But the Company District is not quite what she expected. Instead it hides a secret underbelly of the magical industry that Penny thought she was a part of.
Penny discovers the Civil Complaint Center, full of people filing complaints about their dreams. She also learns about the regular customers who have stopped coming to the store. As she gets to the bottom of each complaint, she begins to expand her horizons, moving beyond the role of dreamseller to understanding what lies in the hearts of their lost regulars.
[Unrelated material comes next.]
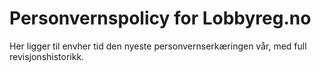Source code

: # Personvernspolicy for Lobbyreg.no

Her ligger til envher tid den nyeste personvernserkæringen vår, med full revisjonshistorikk.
In this bestselling follow-up to The Dallergut Dream Department Store, Penny and her crew of coworkers must visit a special dream-making district to unlock new secrets about the customers they lost and hope to bring back. Delving deeper into the dream industry and its customers, The Dallergut Dream-Making District braves a new land in search of answers: Why do some customers buy a dream and never return? Will Penny and her colleagues be able to bring their regulars back?
PUBLISHERS WEEKLY
In the light and somewhat underwhelming follow-up to The Dallergut Dream Department Store, Lee moves away from episodic accounts of customers and their dreams to instead focus on the ins and outs of the dream-making industry itself. It's Penny's first anniversary at her job at Dallergut's dream store, and she renegotiates her salary with her boss. One of her additional benefits is the privilege of entering the Company District Central Square, where dreams are manufactured. There, she and her colleagues drop by the Civil Complaint Center, where Penny gets a feel for handling complaints from some of the store's longtime customers. As she becomes even more deeply involved in the business of dream selling, she must help her colleagues discover what made these customers so unsatisfied and how to bring them back. The stakes are characteristically low, lending the plot a slice-of-life feel. While Penny proves an appealing protagonist and there's some joy to seeing Lee expand her whimsical worldbuilding, the plot feels disjointed and the setting is strangely sterile. Though it lacks much of the first book's charm, series fans looking for a cozy reunion with Penny will still find something to enjoy.